__Document excerpt__
Dealing With High Dimensional Input
There are many ways to learn neural networks depending on the kind of problem we are trying to solve. Some of them are known and tested — like the backpropagation algorithm — and used in the networks that we use everyday (see our previous article). But our problem is a bit more complicated than that.
How to learn a game
Our goal is to develop a controller for a real game, so we have to think about the right way to learn our network. But if someone showed you a screenshot from a game and asked you “Am I playing it right?”, you probably wouldn’t know the right answer. While playing games, one image is just not enough. In order to learn how to play it, you have to see at least a sequence of images or (preferably) the whole run of this game. That is to say — reward does not come immediately. It means that we cannot use the simple backpropagation algorithm and also that we are facing an example of reinforcement learning.

__Dataset content__
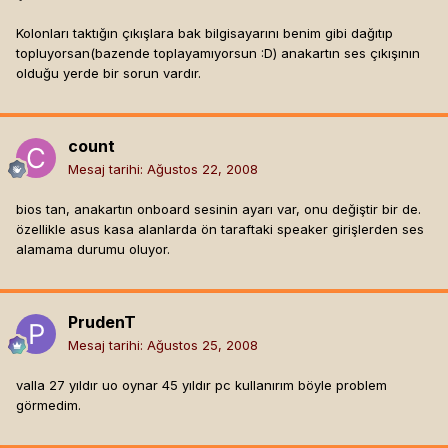
Kolonları taktığın çıkışlara bak bilgisayarını benim gibi dağıtıp
topluyorsan(bazende toplayamıyorsun :D) anakartın ses çıkışının
olduğu yerde bir sorun vardır.
count
Mesaj tarihi:
Ağustos 22, 2008
bios tan, anakartın onboard sesinin ayarı var, onu değiştir bir de.
özellikle asus kasa alanlarda ön taraftaki speaker girişlerden ses
alamama durumu oluyor.
PrudenT
Mesaj tarihi:
Ağustos 25, 2008
valla 27 yıldır uo oynar 45 yıldır pc kullanırım böyle problem
görmedim.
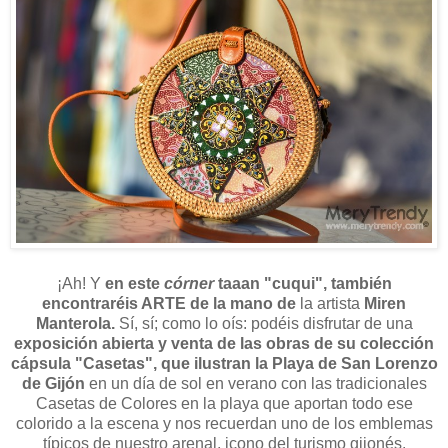
¡Ah! Y
en este
córner
taaan "cuqui", también
encontraréis ARTE de la mano de
la artista
Miren
Manterola.
Sí, sí; como lo oís: podéis disfrutar de una
exposición abierta y venta de las obras de su colección
cápsula "Casetas", que ilustran la Playa de San Lorenzo
de Gijón
en un día de sol en verano con las tradicionales
Casetas de Colores en la playa que aportan todo ese
colorido a la escena y nos recuerdan uno de los emblemas
típicos de nuestro arenal, icono del turismo gijonés.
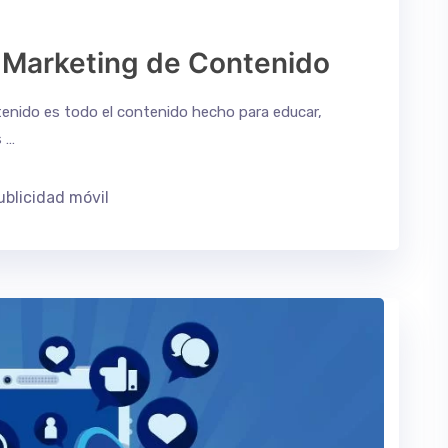
l Marketing de Contenido
ntenido es todo el contenido hecho para educar,
s …
ublicidad móvil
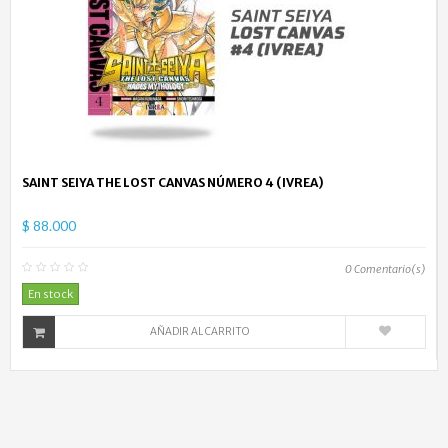
SAINT SEIYA THE LOST CANVAS NÚMERO 4 (IVREA)
$ 88.000
0
Comentario(s)
En stock
AÑADIR AL CARRITO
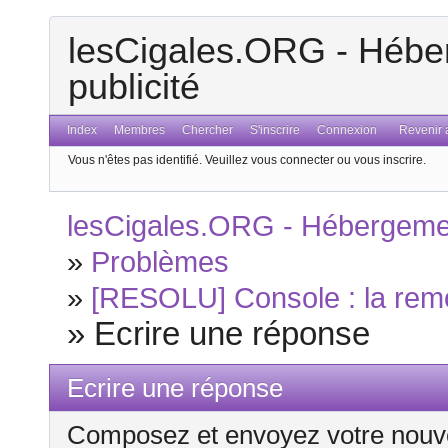
lesCigales.ORG - Héber
publicité
Index
Membres
Chercher
S'inscrire
Connexion
Revenir a
Vous n'êtes pas identifié.
Veuillez vous connecter ou vous inscrire.
lesCigales.ORG - Hébergement
»
Problèmes
»
[RESOLU] Console : la rem
»
Ecrire une réponse
Ecrire une réponse
Composez et envoyez votre nouv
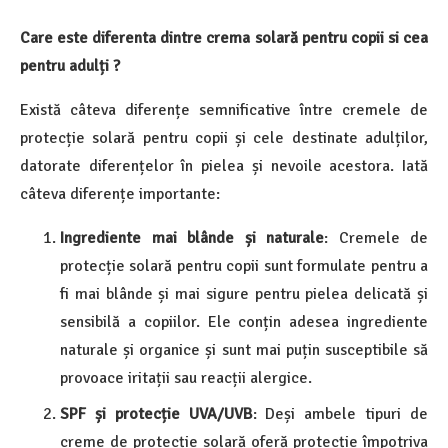
Care este diferenta dintre crema solară pentru copii si cea
pentru adulți ?
Există câteva diferențe semnificative între cremele de
protecție solară pentru copii și cele destinate adulților,
datorate diferențelor în pielea și nevoile acestora. Iată
câteva diferențe importante:
Ingrediente mai blânde și naturale
: Cremele de
protecție solară pentru copii sunt formulate pentru a
fi mai blânde și mai sigure pentru pielea delicată și
sensibilă a copiilor. Ele conțin adesea ingrediente
naturale și organice și sunt mai puțin susceptibile să
provoace iritații sau reacții alergice.
SPF și protecție UVA/UVB
: Deși ambele tipuri de
creme de protecție solară oferă protecție împotriva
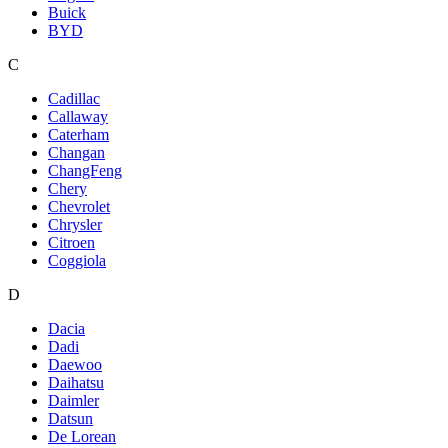
Buick
BYD
C
Cadillac
Callaway
Caterham
Changan
ChangFeng
Chery
Chevrolet
Chrysler
Citroen
Coggiola
D
Dacia
Dadi
Daewoo
Daihatsu
Daimler
Datsun
De Lorean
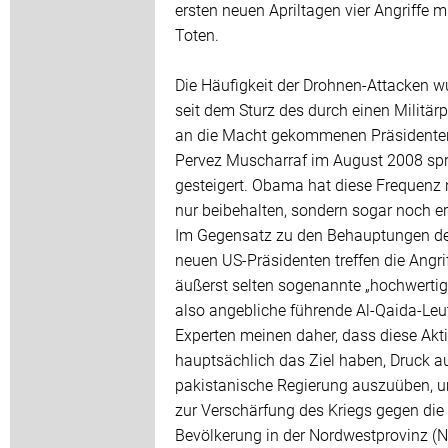
ersten neuen Apriltagen vier Angriffe m
Toten.
Die Häufigkeit der Drohnen-Attacken w
seit dem Sturz des durch einen Militär
an die Macht gekommenen Präsidente
Pervez Muscharraf im August 2008 sp
gesteigert. Obama hat diese Frequenz 
nur beibehalten, sondern sogar noch e
Im Gegensatz zu den Behauptungen d
neuen US-Präsidenten treffen die Angri
äußerst selten sogenannte „hochwertige
also angebliche führende Al-Qaida-Leu
Experten meinen daher, dass diese Akt
hauptsächlich das Ziel haben, Druck au
pakistanische Regierung auszuüben, u
zur Verschärfung des Kriegs gegen die
Bevölkerung in der Nordwestprovinz 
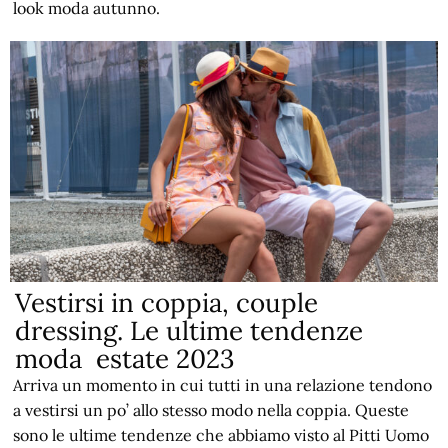
look moda autunno.
Vestirsi in coppia, couple
dressing. Le ultime tendenze
moda estate 2023
Arriva un momento in cui tutti in una relazione tendono
a vestirsi un po’ allo stesso modo nella coppia. Queste
sono le ultime tendenze che abbiamo visto al Pitti Uomo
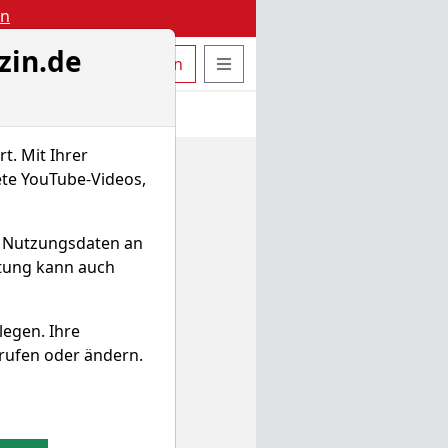
en
zin.de
uche öffnen
Seitennavigation öffnen
t
Bestellen
Login
t. Mit Ihrer
ete YouTube-Videos,
d Nutzungsdaten an
itung kann auch
legen. Ihre
rufen oder ändern.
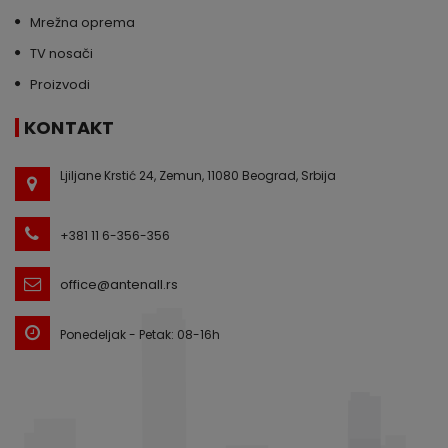
Mrežna oprema
TV nosači
Proizvodi
KONTAKT
Ljiljane Krstić 24, Zemun, 11080 Beograd, Srbija
+381 11 6-356-356
office@antenall.rs
Ponedeljak - Petak: 08-16h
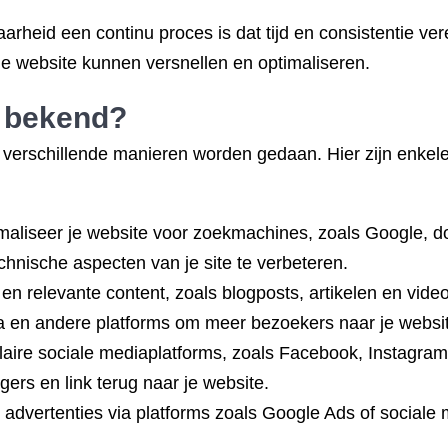
rheid een continu proces is dat tijd en consistentie ver
je website kunnen versnellen en optimaliseren.
e bekend?
verschillende manieren worden gedaan. Hier zijn enkele
:
aliseer je website voor zoekmachines, zoals Google, d
hnische aspecten van je site te verbeteren.
 relevante content, zoals blogposts, artikelen en video’s
 en andere platforms om meer bezoekers naar je websit
aire sociale mediaplatforms, zoals Facebook, Instagram
gers en link terug naar je website.
ne advertenties via platforms zoals Google Ads of socia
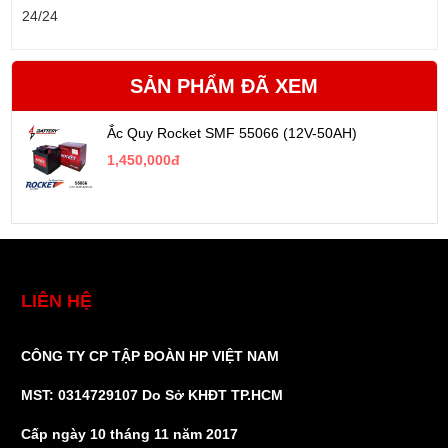
SẢN PHẨM ĐÃ XEM
Ắc Quy Rocket SMF 55066 (12V-50AH)
1,450,000đ
LIÊN HỆ
CÔNG TY CP TẬP ĐOÀN HP VIỆT NAM
MST: 0314729107 Do Sở KHĐT TP.HCM
Cấp ngày 10 tháng 11 năm 2017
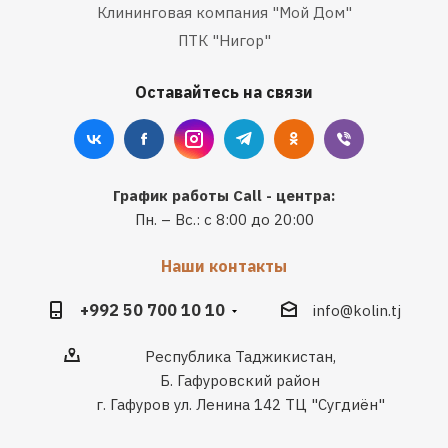
Клининговая компания "Мой Дом"
ПТК "Нигор"
Оставайтесь на связи
График работы Call - центра:
Пн. – Вс.: с 8:00 до 20:00
Наши контакты
+992 50 700 10 10
info@kolin.tj
Республика Таджикистан,
Б. Гафуровский район
г. Гафуров ул. Ленина 142 ТЦ "Сугдиён"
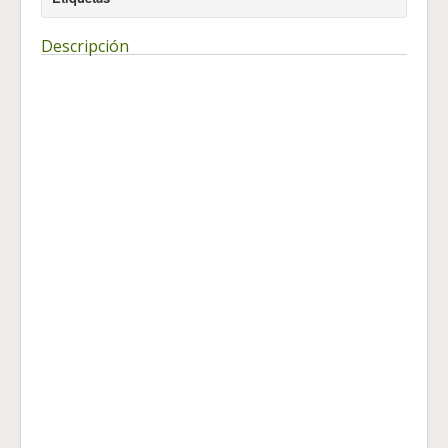
Descripción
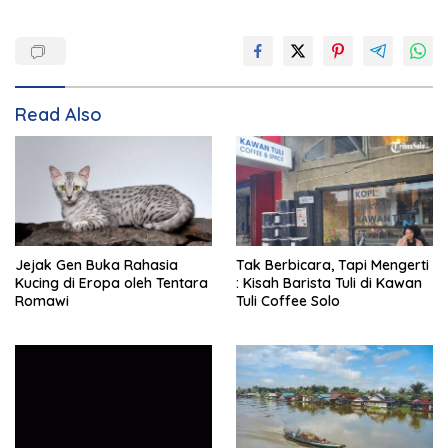
Read Also
Jejak Gen Buka Rahasia
Tak Berbicara, Tapi Mengerti
Kucing di Eropa oleh Tentara
: Kisah Barista Tuli di Kawan
Romawi
Tuli Coffee Solo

__Required action 1__
Answer these questions about the passage on learning neural networks for games.
(a) Which algorithm does the passage name as a known and tested way to learn neural networks?
(b) What goal is stated under the header "How to learn a game"?
(c) What kind of learning does the passage say the problem is an example of?
__Required action 2__
Proceed with the passage on learning neural networks for games, starting after its last sentence.

__Task answer 1__
(a) The backpropagation algorithm.
(b) To develop a controller for a real game.
(c) Reinforcement learning.

__Task answer 2__
Reinforcement learning
Reinforcement learning (RL) is, in other words, delayed learning. When you have a weight matrix of ANN, we cannot adjust them after each action, because in that moment we just don’t know if it was a good choice or not. We have to wait for the game to end and then sum up the reward. But lets count — with a reduced input of size 32x42 as the first layer of our neural network, each of these inputs connected to all the neurons in the hidden layer (this number depends on settings, it can be e.g. 5x5) and this layer is also fully connected to an output layer which consists of at least 3 neurons for 3 actions — left, right and fire. In this case it means 33675 calculations for each step. With 60 Hz frequency we have 60 steps a second. So we have to look for the ways to speed it up and efficiently learn our network at the same time.
Compressing the weights

The thing we are trying to do in the area of NN all the time is to simulate natural processes that are going on in our bodies. And we can take inspiration from our own brain this time as well. It is composed of really big number of units, but it is still quite efficient. How is that possible? One of the “compression algorithms” that our brain uses, is closely connected with geometrical (or spatial) placement of neurons. It assumes that neurons close to each other also depends on each other and encode more or less the same kind of information. This means that instead of training each neuron itself, we can just use for evaluation of their coordinates something other, like a set of functions.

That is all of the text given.